Not long after that sweet moment of wholly self-assured joy, I began what has turned out to be a life-long battle with perfectionism. Starting at around the age of seven, and continuing into my adolescence and adulthood, I became extremely self-conscious, overwhelmed by self-doubt, and more than anything, terrified of failure.
I've spent the majority of my life feeling torn between two very strong-willed aspects of myself. On one side, I have my inner child-star, who still wants desperately to express herself, and to show 'em what she's got. On the other side, perfectionism whispers it's cruel "what-ifs": What if I mess up? What if I forget the words? What if I trip over my own feet and everyone laughs? What if they don't like it? What if they don't like me?

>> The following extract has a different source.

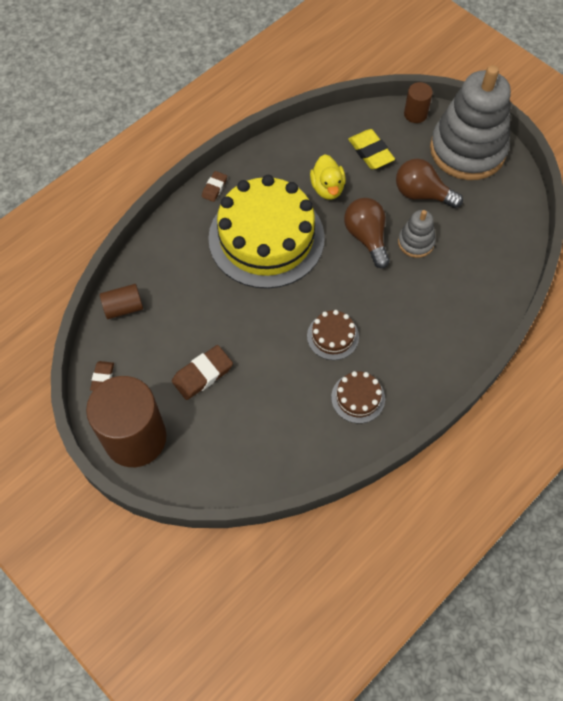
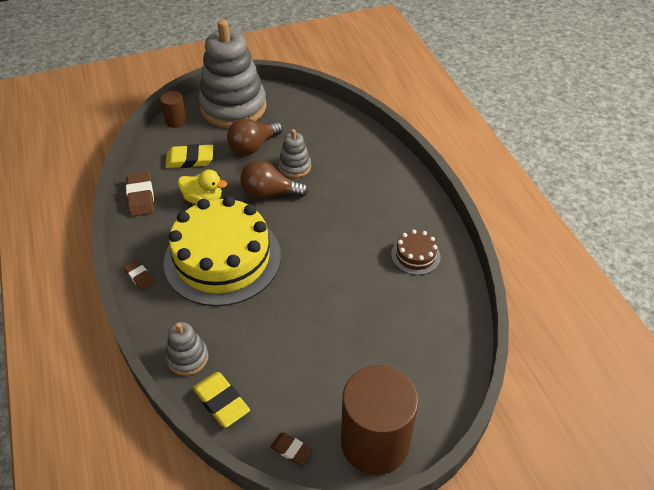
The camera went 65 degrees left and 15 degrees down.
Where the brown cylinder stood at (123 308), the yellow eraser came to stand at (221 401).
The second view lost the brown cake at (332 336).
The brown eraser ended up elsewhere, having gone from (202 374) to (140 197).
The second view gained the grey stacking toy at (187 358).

I've read a lot of self-help books about perfectionism, fear, living bravely, etc. Some have been forgettable, some truly insightful. Most have been entirely focused on how to begin--how to take your first steps toward an endeavor that terrifies you.
Ok, got it.
But what about all the "what ifs"? Because a "what if" doesn't turn into a "what's happening" until you're in it. So you've beaten the fear that kept you from trying, and now you're trying, and what happens? What if you try and fail? What if my five-year-old self had received a wave of "boos"--or worse yet, total silence--after her first performance? I bet she wouldn't have been so quick to offer up that encore.
Enter Brene Brown's latest, Rising Strong. There is a lot that I loved about this book, but perhaps the biggest golden nugget for me was Brene's emphasis on what she calls "the messy middle," meaning, the part of our story where we've fallen, and are trying to figure out how to get back up.
"We've all fallen," she writes, "and we have the skinned knees and bruised hearts to prove it. But scars are easier to talk about than they are to show, with all the remembered feelings laid bare. And rarely do we see wounds that are in the process of healing [...] We much prefer stories about falling and rising to be inspirational and sanitized."
What Brene is calling us to do, is to get more comfortable with the uncomfortable parts, and to let things be messy for as long as it takes us to figure things out, dust ourselves off, and try again.
For better or worse, certain aspects of my five-year-old-self's family reunion performance will never be reenacted by me. I mean, shooing my mom away while I subjected a room of people to a poorly practiced rendition of "I've Had the Time of My Life" during a self-imposed "encore" would be weird.
But.
- May I worry less about what everyone else might think or want or expect.
- May I muster more willingness to dive into the water, or jump onto the stage, or reach out over a great height, with less concern about the outcome, and more trust that whatever happens, good or bad, I'll handle it.
- May I make space for more moments of total presence, inhibition, courage, joy, and yes, brassiness.